IMO, nuclear plants of our current generation are only hard to build because we’ve made them that way. The first U.S. nuclear power plant, Shippingport, cost $494 million (2017 dollars). It produced 7.4 trillion watthours of clean energy over its 25-year life. Since 1957 that price has multiplied twentyfold, and the chief reason is not complexity but culturally-ingrained fear which today even infects those who should know better.

For example: San Onofre was closed in 2012 due to water leaking from the plant’s secondary loop onto the turbine room floor. Even though radiation exposure to plant workers was .000005 μSv/hr – 97 million times less than that deemed to “significantly endanger human health” – the entire plant was shut down. Even though the volume of leakage was half the volume requiring shutdown under NRC guidelines, the plant was shut down anyway – out of an overabundance of caution.

Not sure where I first encountered the phrase “overabundance of caution”, but it seems emblematic of the industry’s problems. That inconsequential water leak was eventually blamed for permanent shutdown, costing ratepayers in excess of $10 billion in capital cost recovery for stakeholders (Southern California Edison and Sempra Energy) and adding 8 million tons of CO2 emissions to California’s profile.

Agreed, that our business-obssessed nation and anti-nuclear activists are significant obstacles. Both are being confronted by NuScale, which in 2021 will begin building its first Small Modular Reactor prototype. Speed of deployment, reliability of assembly-line construction, and modularity (both physical and financial) will make it an attractive investment for utilities within a decade. I’m informed by Lena Kollar, the company’s marketing director, the company is devoting considerable thought to how it will be marketed.

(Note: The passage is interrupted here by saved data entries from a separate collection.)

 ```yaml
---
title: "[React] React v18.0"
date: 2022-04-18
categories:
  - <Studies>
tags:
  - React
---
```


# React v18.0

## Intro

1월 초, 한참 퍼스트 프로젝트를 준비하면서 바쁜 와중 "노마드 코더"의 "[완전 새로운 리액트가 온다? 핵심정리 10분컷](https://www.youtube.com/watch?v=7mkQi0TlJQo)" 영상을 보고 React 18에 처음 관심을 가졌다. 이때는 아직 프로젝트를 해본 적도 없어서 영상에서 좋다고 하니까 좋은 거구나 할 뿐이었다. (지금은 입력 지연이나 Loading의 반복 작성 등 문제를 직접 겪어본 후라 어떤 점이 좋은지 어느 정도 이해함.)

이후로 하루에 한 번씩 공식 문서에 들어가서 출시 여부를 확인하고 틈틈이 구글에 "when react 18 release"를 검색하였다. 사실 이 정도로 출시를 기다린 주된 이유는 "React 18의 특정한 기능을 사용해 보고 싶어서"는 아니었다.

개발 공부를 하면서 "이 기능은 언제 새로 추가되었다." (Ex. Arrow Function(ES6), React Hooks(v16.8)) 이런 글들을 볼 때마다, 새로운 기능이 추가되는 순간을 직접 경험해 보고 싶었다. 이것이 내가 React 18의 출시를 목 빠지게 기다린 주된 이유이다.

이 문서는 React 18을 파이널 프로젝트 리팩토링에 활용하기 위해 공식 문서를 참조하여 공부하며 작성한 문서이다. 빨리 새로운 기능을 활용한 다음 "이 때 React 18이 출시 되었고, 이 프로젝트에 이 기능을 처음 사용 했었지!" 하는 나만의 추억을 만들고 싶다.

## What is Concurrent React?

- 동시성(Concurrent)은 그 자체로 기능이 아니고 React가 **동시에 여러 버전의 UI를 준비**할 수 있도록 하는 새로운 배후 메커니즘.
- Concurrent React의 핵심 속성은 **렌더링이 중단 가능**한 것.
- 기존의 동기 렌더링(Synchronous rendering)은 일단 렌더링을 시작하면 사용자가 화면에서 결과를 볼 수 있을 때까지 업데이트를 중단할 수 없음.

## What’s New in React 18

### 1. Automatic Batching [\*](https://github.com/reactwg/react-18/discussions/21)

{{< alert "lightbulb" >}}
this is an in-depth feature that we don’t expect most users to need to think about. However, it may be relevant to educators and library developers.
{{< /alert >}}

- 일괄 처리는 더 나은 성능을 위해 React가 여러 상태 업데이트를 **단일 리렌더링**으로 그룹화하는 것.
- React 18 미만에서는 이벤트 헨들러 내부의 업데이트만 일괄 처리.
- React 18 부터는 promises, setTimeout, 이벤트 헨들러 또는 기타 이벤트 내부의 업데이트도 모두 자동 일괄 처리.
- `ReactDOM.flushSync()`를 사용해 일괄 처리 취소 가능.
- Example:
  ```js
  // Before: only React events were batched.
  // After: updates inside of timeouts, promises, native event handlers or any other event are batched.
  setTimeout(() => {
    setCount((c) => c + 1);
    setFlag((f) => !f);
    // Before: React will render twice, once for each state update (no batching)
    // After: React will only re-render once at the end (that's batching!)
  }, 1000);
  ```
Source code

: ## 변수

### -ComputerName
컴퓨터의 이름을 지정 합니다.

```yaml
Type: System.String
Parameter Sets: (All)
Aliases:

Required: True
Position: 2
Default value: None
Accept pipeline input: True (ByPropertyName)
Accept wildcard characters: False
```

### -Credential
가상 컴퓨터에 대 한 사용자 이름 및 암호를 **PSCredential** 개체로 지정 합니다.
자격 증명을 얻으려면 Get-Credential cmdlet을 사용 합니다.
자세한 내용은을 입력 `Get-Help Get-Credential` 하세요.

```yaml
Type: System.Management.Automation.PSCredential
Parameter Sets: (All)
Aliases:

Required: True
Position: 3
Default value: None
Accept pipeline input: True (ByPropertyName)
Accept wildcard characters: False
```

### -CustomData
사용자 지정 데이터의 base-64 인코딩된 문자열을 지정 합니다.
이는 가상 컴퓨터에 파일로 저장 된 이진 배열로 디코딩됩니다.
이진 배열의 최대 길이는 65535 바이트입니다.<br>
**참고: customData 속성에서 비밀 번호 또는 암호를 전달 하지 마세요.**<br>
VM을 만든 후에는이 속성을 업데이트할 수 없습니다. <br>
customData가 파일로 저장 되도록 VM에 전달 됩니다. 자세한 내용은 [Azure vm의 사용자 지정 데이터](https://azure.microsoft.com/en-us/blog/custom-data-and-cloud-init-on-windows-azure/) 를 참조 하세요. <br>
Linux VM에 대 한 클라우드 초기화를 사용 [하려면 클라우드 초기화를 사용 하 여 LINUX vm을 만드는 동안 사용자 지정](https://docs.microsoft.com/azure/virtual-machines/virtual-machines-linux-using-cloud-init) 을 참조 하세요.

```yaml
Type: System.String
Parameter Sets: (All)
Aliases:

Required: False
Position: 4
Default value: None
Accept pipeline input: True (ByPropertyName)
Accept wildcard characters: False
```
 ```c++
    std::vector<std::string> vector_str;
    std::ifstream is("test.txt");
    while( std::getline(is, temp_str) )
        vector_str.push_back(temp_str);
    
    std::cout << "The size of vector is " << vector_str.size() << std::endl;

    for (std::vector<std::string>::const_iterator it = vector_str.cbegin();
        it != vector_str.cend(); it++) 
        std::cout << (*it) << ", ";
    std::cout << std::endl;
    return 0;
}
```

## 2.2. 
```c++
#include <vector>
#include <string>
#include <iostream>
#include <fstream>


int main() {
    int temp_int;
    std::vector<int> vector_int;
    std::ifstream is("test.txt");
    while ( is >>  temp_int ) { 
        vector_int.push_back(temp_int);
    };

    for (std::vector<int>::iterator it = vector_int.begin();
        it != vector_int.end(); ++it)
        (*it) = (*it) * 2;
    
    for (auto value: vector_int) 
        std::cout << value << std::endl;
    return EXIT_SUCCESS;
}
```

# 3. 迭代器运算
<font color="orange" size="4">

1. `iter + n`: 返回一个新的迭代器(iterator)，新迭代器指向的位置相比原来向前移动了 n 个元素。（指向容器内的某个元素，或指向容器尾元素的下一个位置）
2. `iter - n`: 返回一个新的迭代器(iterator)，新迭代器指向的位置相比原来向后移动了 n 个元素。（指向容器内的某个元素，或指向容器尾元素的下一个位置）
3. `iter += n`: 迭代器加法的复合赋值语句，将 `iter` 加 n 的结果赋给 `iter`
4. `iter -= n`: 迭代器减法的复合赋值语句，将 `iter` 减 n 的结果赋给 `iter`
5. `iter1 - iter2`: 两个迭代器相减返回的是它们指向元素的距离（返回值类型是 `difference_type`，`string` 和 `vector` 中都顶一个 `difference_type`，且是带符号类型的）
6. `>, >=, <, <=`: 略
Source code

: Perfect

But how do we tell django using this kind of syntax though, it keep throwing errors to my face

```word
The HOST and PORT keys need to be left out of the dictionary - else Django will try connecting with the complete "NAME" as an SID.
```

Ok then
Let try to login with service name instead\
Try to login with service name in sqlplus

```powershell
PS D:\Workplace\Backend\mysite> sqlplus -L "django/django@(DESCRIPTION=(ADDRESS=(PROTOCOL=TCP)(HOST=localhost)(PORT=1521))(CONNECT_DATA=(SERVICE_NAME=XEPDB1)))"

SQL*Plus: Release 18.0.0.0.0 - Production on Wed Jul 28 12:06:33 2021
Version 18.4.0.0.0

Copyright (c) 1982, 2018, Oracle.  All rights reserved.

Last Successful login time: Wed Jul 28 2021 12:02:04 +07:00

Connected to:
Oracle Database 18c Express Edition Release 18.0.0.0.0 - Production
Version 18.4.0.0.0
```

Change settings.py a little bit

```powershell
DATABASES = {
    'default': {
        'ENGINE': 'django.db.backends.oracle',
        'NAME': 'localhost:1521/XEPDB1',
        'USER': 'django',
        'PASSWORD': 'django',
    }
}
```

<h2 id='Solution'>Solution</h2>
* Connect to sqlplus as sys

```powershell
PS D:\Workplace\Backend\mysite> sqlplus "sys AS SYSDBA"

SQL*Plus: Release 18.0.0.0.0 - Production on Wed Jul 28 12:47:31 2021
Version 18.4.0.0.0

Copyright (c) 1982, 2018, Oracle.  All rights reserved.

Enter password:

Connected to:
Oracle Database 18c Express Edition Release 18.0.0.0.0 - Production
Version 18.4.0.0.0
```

If I could only get them to reconsider burying it underground – they’re going to run into problems with that one.

Engineer- Poet's picture
Engineer- Poet on Aug 8, 2017

Correction re:  San Onofre:  The leak was from the primary coolant to the secondary coolant, in the steam generators.  There was negligible radiation exposure to anyone; IIUC the leak was detected by the presence of N-16 (produced by (n,p) reactions in oxygen) in the secondary coolant.

Engineer- Poet's picture
Engineer- Poet on Aug 8, 2017

New gas or coal power generation would need higher prices that it is payed to new wind or solar power in the tenders.

Yet you have to pay it, because your new wind and solar power have a habit of simply going away when people still need electricity.  If you allow the rigged market to put these plants out of business, you will be doing without electricity more and more often.  This is what happens in South Australia, and will happen in Germany.

I say what I mean, and what is real world.

What you say is deliberately ambiguous, so you can claim not to have meant something when you are “caught with your hand in the cookie jar”.

We have been into your tricks for a very long time.  Don’t try to pull them here.

Helmut Frik's picture
Helmut Frik on Aug 9, 2017

First it is not necessary to build nee Power plante, there are more than enough existing ones.
Second Herr in Germany Power plante are not allowed to leave the grid without Perkussion.
Third there is no need for expensive coal or Gas Power plante with prices of 1000-2000€/kwp, for a few hundert hours or less per year cheaper Generators Like additional Motors for Biogas plants Gas motors running on natural Gas or Distribution for 150€ per kwp do the Job perfectely, ramping from Zero load to füll load and Back in less than a minute. Usually the smoothing effects of the grid will do.